§ Problems and tasks:
**a)** Answer these from the passage, one answer per line:
(i) According to Tamas, what key term of the French Revolution were all previous socialist revolutions extensions of the struggle embedded in?
(ii) Which two episodes does "Citizen Angels: Civil Society and the Abstract Individual in Paradise Lost" read?
(iii) Whose article pointed out that the concept of socialism as science was profoundly anti-democratic?
**b)** Swap "Serie" for "Produktion" in the entries, from their first line through the line containing "Für diese Idioten dürfte es vermutlich einen", and reproduce those lines with nothing else changed.

§ Passage:
╭──

Tamas is important because of his argument that all previous socialist revolutions were in fact under the 'sign' of Rousseau rather than Marx, that they all were extensions of the struggle embedded in the key term of the French Revolution: Citizen. That made sense of what I myself had written in "Citizen Angels: Civil Society and the Abstract Individual in Paradise Lost" (a reading of two episodes: the meeting of Uriel and the Cherub and the debate between Satan and Abdiel). In writing that I had discovered the crucial importance of "choice" in bourgeois ideology and the viciousness of bourgeois emphasis on this "free choice." ("Free" here meaning detached, meaningless).

I never of course suggested that one needed to read Morgan in order to understand Morgan. I began with the abysmal ignorance of the '60s in almost every post on this list that referenced the '60s; it was that ignorance, recognition of which was grounded in my own experience, that I attacked, & Morgan's book (as said above) documented the sources of that ignorance.

My interest is not, then, in Morgan's book as a book; my interest is in the importance of the material for leftists who were attempting to take an active part in the present revival of political activity.

Actually, bowing to the suggestions of Bill Q & Angelus, the single most important text in my "post-M-L" political history is one that I do not even remember the title of; it was an article by Paul Sweezy in which he pointed out that the (false) concept of socialism as science was profoundly anti-democratic and for that reason profoundly anti-socialist. It was that that eventually led to my intense concern with Marx's remark on the anatomy of the ape.

╰──

§ Extracted information:
╭──

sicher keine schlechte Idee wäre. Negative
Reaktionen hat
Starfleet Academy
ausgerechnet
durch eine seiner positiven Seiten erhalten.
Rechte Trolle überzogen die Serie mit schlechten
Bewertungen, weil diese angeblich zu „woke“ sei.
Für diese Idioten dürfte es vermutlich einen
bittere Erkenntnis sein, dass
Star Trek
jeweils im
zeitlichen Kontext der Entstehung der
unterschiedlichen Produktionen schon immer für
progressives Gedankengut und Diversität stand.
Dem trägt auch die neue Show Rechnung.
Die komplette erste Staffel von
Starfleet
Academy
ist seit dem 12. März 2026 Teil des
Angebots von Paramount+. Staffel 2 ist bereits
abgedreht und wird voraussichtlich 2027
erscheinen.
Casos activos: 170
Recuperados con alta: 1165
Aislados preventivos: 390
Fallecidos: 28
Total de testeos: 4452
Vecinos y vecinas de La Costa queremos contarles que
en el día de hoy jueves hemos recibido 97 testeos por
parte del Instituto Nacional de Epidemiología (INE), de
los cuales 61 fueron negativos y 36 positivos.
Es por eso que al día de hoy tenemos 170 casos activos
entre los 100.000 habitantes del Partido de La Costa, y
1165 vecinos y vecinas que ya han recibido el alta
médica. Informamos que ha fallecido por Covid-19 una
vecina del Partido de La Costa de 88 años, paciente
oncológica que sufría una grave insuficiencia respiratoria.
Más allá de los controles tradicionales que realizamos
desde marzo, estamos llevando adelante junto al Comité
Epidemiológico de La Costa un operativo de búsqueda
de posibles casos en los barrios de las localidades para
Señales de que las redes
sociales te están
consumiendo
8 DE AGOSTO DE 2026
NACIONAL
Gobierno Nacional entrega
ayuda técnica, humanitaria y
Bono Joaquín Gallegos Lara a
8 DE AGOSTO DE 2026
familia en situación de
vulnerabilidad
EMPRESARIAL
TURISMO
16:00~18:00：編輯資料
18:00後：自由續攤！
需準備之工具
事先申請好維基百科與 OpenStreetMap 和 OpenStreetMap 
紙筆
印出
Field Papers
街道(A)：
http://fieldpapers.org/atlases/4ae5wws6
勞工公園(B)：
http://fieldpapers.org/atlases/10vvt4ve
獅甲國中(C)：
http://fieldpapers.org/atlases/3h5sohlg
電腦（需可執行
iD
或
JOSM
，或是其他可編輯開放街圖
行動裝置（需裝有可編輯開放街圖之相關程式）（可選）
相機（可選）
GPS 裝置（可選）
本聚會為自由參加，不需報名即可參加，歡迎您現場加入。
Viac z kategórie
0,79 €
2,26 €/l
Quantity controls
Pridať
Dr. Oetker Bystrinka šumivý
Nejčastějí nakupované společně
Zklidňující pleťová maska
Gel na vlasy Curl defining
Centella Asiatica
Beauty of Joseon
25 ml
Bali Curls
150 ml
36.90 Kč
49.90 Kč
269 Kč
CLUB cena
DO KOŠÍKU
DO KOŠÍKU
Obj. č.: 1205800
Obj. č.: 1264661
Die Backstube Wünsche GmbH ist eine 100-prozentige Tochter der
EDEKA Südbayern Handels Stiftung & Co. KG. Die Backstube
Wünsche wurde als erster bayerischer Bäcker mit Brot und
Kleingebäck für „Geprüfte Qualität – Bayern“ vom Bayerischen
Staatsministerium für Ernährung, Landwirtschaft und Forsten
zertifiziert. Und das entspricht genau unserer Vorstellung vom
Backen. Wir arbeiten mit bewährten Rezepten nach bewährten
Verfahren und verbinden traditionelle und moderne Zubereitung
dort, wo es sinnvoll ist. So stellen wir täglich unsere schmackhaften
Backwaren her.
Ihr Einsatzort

╰──

§ Answers to the problems:
**a)**
(i) Citizen
(ii) The meeting of Uriel and the Cherub, and the debate between Satan and Abdiel
(iii) Paul Sweezy's

**b)**
sicher keine schlechte Idee wäre. Negative
Reaktionen hat
Starfleet Academy
ausgerechnet
durch eine seiner positiven Seiten erhalten.
Rechte Trolle überzogen die Produktion mit schlechten
Bewertungen, weil diese angeblich zu „woke“ sei.
Für diese Idioten dürfte es vermutlich einen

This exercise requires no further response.